Fragmento seleccionado:
Los Abantes habitaban la isla griega de Eubea. Es una región muy montañosa, con alturas superiores a los 1.300 metros, situada en el mar Egeo y separada de la Grecia continental por el Golfo de Eubea. A pesar de estar atravesada por montañas, entre ellas se extienden fértiles llanuras aptas para el cultivo. El propio nombre de la isla deriva del de este pueblo los abantes, que fueron los primeros habitantes conocidos de la isla.

ORIGEN

Es posible que los abantes procedieran de Tracia siendo la ciudad Abes (Abae) su patria de origen. De todas formas algunos autores los hacen descender de un héroe epónimo; Abante, hijo de Metanira y Celeo fue convertido en lagarto por burlarse de Deméter.


ALGO DE HISTORIA

Uno de los príncipes de los abantes gobernaba sobre siete principados, amén de ser tributario de Micenas. Los veremos combatiendo en la guerra de Troya a favor de los griegos, para posteriormente disgregarse en pequeños grupos y desaparecer de la Historia.

PERSONAJES CONOCIDOS.

Homero nombra a Elefenor Calcodontíada (hijo de Calcodón) como caudillo de los bravos abantes, descendiente de Ares y que comandaba cuarenta naves negras. Pero que perdió la vida combatiendo en Troya.

LA GUERRA

Los abantes eran valientes y arrojados guerreros.

CIUDADES.

Homero cita siete ciudades de los abantes en la isla de Eubea, a saber; Calcis, Eretria, Histiea en uvas abundosa, Cerintio marítima, Dio ciudad excelsa, Caristo y Estira.

COSTUMBRES.

Una de sus costumbres más conocidas, es la de raparse la cabeza pero dejándose una larga trenza. Pensamos que puede tratarse de algún tipo de ritual relacionado con la actividad bélica.

Datos de entrada:
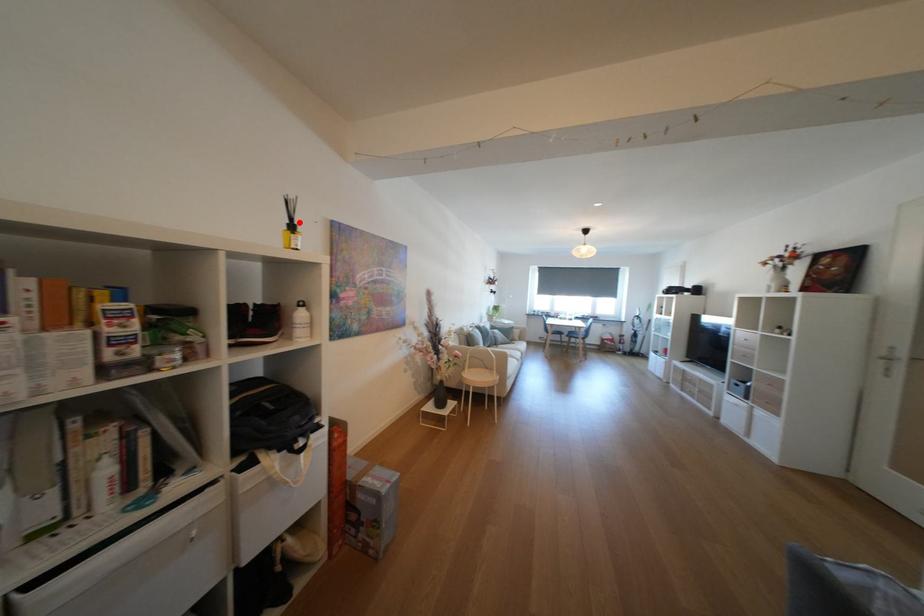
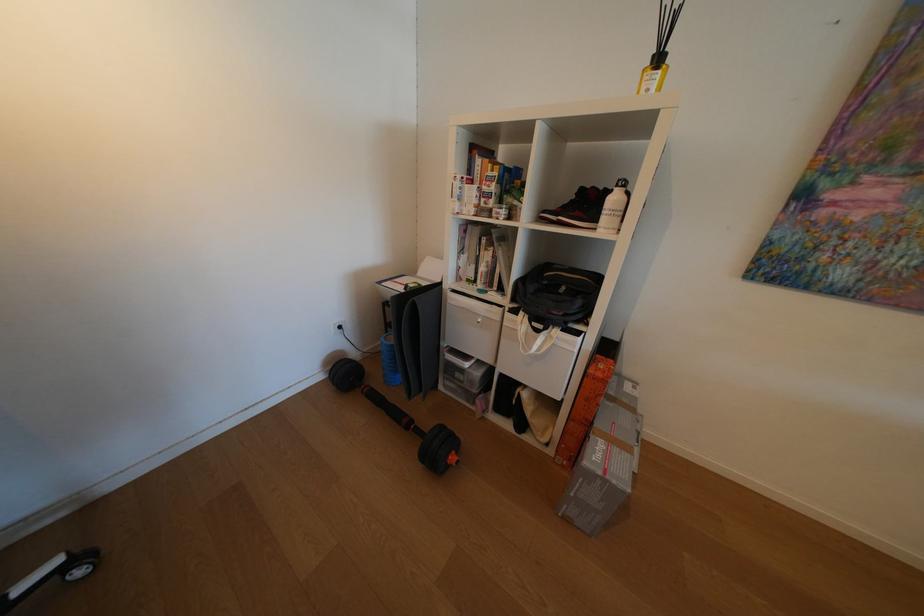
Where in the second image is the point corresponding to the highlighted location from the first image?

Enunciado:
En el fragmento seleccionado sobre los abantes, ¿cuántas naves negras comandaba Elefenor?

Respuesta:
Cuarenta naves negras.